Oleg Aleksandrovich Shatov (; born 29 July 1990) is a Russian professional footballer who plays as an attacking midfielder for Ural Yekaterinburg. Earlier in his career, he mostly played as a left winger or right winger.

Early life
Shatov was born and grew up in Nizhny Tagil, where the winter conditions made playing outdoor sports very difficult. As a result, Shatov began playing futsal from the age of 14, before committing fully to association football two years later.

Club career

Ural
Shatov made his professional debut in the Russian First Division in 2007 for FC Ural Sverdlovsk Oblast. He was named Ural's Player of the Year after the 2010 season.

Anzhi
Although Shatov was scouted by CSKA Moscow, he accepted an offer to join Anzhi Makhachkala during the 2011-12 winter transfer window. Upon joining Anzhi, Shatov was teammates with Roberto Carlos and Samuel Eto'o. Shatov earned his first call-up to the Russian men's national team while playing at Anzhi. At the end of Shatov's first season, the team finished in fifth place in the Russian Premier League and suffered several changes of coaches.

Zenit

Shatov was signed by Zenit Saint Petersburg in the summer of 2013. During the 2015-16 season, Shatov was a regular in Zenit's Champions League campaign that season, scoring the winning goal against Gent in the group stage. Zenit was eventually eliminated by Benfica in the final 16.

Shatov left Zenit on 29 July 2020, when his contract with the club expired.

Krasnodar
On 6 February 2018, he joined FC Krasnodar on loan until the end of the 2017–18 season.

Rubin Kazan
On 29 July 2020, he signed a contract with Rubin Kazan for a term of 2 years with an additional 1-year extension option. On 18 November 2021, his contract with Rubin was terminated by mutual consent. He explained that he decided to pause his playing career due to repeating injuries and that he will reassess his situation in January 2022.

[Problem set]
a - Answer these questions using the Shatov article:
(i) In which town was Shatov born and raised?
(ii) After which season was he named Ural's Player of the Year?
(iii) Which club eliminated Zenit in the final 16 of the 2015-16 Champions League?
b - How would you translate this sentence from the Shatov article into Spanish: "Shatov was signed by Zenit Saint Petersburg in the summer of 2013."
c - Extract the passage of the Shatov article starting at "Club career" and ending at "the 2010 season.".
These entries have no connection to the Shatov article.

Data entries
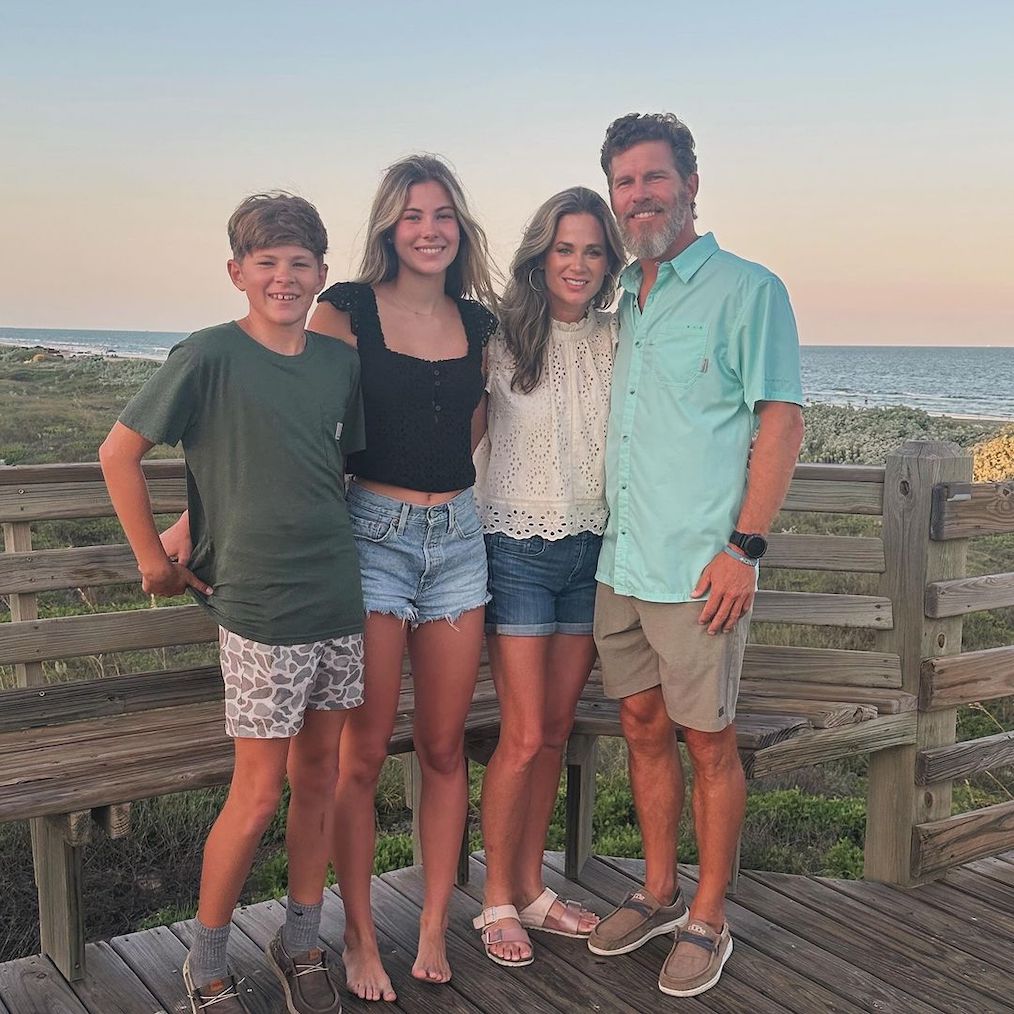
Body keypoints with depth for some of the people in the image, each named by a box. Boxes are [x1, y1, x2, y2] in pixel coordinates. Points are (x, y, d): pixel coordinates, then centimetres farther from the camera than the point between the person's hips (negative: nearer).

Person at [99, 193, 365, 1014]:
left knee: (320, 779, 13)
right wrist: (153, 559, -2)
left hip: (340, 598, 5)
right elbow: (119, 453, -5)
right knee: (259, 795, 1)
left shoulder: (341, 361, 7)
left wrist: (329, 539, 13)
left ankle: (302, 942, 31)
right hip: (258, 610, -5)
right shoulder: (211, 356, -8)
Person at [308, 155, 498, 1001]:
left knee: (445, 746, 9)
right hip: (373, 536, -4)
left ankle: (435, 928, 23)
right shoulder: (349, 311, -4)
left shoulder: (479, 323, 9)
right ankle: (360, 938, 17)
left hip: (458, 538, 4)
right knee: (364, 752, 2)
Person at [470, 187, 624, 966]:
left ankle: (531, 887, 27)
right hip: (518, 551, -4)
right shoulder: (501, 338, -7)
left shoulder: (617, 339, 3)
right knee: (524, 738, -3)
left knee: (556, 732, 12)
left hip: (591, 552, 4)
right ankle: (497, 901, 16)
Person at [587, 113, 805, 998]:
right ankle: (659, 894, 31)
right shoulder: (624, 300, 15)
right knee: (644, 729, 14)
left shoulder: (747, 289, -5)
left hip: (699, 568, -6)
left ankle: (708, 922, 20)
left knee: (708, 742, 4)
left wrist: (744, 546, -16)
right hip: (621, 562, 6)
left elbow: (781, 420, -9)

[Answer list]
a -
(i) Nizhny Tagil
(ii) The 2010 season
(iii) Benfica

b - Shatov fue fichado por el Zenit de San Petersburgo en el verano de 2013.

c -
Club career

Ural
Shatov made his professional debut in the Russian First Division in 2007 for FC Ural Sverdlovsk Oblast. He was named Ural's Player of the Year after the 2010 season.